# Buying property in Florida USA



## agua642 (May 24, 2009)

Hi, my English partner is researching the possibility of buying property close to Disney with the view to rent it out initially. Is this possible?

Sent from my iPhone using ExpatForum


----------



## twostep (Apr 3, 2008)

agua642 said:


> Hi, my English partner is researching the possibility of buying property close to Disney with the view to rent it out initially. Is this possible?
> 
> Sent from my iPhone using ExpatForum


It is possible but has no impact on US immigration.


----------



## agua642 (May 24, 2009)

No we aren't planning to live in house, just rent it to holiday makers.

Sent from my iPhone using ExpatForum


----------



## twostep (Apr 3, 2008)

agua642 said:


> No we aren't planning to live in house, just rent it to holiday makers.
> 
> Sent from my iPhone using ExpatForum


You can purchase real estate but do not plan an financing.
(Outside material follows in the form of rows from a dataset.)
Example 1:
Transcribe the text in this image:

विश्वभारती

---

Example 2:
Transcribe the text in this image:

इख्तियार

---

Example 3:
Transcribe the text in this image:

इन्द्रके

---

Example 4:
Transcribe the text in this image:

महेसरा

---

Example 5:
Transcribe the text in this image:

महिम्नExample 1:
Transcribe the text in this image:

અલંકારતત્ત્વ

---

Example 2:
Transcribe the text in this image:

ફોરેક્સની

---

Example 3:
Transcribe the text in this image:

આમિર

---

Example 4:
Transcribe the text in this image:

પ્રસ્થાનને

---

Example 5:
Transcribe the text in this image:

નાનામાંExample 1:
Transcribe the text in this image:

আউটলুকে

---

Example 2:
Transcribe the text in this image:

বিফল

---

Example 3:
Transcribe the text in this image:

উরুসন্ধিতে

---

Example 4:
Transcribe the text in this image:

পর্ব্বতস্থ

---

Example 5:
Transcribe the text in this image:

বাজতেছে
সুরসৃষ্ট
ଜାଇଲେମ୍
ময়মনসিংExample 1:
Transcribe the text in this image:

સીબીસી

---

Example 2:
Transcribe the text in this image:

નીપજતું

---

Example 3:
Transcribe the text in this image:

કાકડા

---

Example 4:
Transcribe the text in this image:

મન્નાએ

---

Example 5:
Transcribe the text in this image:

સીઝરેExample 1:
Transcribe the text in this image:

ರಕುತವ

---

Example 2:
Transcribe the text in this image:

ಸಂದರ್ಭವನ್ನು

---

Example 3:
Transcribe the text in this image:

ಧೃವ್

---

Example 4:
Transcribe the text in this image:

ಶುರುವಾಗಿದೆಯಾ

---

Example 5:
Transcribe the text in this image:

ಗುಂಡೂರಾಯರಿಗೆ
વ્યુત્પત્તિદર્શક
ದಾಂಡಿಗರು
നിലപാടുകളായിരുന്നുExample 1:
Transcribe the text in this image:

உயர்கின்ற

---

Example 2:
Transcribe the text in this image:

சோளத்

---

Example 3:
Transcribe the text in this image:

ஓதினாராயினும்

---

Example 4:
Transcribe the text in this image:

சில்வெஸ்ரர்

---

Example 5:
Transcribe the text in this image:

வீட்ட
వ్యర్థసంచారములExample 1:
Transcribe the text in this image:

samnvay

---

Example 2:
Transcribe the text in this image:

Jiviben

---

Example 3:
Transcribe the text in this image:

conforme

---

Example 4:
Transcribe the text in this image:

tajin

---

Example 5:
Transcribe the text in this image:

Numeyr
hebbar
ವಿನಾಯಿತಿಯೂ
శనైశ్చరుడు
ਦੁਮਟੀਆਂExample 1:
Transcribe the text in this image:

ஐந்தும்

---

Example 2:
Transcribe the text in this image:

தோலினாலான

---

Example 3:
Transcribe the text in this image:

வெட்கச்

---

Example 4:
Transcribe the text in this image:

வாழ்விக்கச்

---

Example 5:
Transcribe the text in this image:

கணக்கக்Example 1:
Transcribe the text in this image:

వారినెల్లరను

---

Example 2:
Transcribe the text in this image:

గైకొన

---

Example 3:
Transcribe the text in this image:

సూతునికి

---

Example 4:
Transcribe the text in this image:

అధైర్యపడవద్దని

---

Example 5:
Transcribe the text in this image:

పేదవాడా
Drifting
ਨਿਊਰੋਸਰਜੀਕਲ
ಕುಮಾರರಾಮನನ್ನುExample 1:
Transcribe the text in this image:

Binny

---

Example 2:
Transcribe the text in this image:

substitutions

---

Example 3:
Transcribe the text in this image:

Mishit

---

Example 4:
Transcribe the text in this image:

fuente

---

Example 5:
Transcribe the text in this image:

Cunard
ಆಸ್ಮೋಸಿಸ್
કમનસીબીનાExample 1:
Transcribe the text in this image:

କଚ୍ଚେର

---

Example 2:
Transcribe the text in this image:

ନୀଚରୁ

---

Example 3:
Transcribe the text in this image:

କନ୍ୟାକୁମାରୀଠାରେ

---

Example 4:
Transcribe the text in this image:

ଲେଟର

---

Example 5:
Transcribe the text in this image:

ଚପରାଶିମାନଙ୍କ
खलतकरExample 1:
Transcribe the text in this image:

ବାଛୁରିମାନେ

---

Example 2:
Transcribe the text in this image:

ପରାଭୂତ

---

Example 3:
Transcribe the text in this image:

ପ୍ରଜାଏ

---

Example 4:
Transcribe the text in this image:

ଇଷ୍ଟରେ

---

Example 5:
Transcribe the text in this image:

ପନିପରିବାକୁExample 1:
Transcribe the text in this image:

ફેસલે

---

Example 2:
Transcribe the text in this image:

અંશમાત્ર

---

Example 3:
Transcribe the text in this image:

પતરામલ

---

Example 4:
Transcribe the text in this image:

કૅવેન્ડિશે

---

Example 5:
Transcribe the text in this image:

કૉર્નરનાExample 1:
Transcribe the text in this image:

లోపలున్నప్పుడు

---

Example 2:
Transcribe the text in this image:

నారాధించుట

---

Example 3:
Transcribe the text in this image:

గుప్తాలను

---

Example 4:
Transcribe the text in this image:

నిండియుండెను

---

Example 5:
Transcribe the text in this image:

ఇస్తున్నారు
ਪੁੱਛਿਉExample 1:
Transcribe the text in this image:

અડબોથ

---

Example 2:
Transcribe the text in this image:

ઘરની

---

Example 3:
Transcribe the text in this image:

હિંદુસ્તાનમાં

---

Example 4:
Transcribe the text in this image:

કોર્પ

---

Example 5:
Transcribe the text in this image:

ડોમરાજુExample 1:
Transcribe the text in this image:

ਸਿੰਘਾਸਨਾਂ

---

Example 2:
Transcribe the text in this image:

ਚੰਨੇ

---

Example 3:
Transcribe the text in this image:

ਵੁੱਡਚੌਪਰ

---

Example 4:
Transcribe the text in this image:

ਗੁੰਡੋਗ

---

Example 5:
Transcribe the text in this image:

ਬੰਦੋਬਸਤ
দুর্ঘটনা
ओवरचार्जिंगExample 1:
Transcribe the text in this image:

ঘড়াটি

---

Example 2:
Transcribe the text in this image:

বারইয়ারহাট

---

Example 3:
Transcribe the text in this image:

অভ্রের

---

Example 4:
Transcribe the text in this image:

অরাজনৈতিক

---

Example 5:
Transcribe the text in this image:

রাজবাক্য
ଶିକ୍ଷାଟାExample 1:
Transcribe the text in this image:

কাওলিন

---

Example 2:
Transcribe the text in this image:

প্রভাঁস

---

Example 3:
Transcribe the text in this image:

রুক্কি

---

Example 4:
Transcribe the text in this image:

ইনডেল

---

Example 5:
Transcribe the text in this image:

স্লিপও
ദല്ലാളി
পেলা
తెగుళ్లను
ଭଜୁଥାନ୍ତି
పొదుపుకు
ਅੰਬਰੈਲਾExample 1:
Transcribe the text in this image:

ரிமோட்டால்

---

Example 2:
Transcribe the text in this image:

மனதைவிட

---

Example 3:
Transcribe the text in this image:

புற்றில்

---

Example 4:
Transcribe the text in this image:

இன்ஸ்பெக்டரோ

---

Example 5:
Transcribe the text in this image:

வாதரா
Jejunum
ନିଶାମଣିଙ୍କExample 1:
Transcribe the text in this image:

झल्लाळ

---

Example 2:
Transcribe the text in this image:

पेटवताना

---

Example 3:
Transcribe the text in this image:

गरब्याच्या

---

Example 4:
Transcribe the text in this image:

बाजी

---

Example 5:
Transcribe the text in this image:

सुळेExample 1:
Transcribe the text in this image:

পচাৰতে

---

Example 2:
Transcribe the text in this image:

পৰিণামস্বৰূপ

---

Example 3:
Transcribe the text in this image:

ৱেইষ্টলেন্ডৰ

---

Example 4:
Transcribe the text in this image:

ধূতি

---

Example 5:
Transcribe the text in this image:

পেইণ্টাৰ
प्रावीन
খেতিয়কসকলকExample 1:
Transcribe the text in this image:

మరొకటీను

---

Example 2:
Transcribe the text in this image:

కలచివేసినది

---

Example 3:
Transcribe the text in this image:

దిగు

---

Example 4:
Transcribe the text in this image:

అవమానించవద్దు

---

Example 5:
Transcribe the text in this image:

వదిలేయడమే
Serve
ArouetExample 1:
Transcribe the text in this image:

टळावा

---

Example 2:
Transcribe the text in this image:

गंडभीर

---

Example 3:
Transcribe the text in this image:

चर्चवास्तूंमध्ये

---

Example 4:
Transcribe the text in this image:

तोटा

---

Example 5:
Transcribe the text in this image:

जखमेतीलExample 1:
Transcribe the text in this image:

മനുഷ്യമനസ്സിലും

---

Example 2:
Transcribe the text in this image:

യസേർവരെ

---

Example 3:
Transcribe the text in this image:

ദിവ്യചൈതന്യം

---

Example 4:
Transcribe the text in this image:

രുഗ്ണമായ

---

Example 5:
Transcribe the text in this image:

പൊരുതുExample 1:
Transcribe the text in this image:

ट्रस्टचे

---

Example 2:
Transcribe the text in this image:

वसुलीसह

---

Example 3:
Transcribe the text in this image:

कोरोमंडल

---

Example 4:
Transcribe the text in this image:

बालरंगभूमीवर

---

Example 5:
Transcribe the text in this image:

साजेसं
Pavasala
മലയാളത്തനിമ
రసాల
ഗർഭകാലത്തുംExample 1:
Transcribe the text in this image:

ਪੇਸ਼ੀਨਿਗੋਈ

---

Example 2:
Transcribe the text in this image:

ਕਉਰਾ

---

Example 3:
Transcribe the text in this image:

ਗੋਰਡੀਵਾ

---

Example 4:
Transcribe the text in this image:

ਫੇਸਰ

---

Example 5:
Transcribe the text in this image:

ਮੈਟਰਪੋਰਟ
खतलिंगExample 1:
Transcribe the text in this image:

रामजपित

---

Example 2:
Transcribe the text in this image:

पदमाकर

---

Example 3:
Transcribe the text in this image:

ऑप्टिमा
Have you considered taxes, insurance, maintenance ... Good luck!


----------



## xabiaxica (Jun 23, 2009)

agua642 said:


> No we aren't planning to live in house, just rent it to holiday makers.
> 
> Sent from my iPhone using ExpatForum


it's very possible - it's what my husband used to do

you do need a good lawyer & accountant though - & a good agent too


----------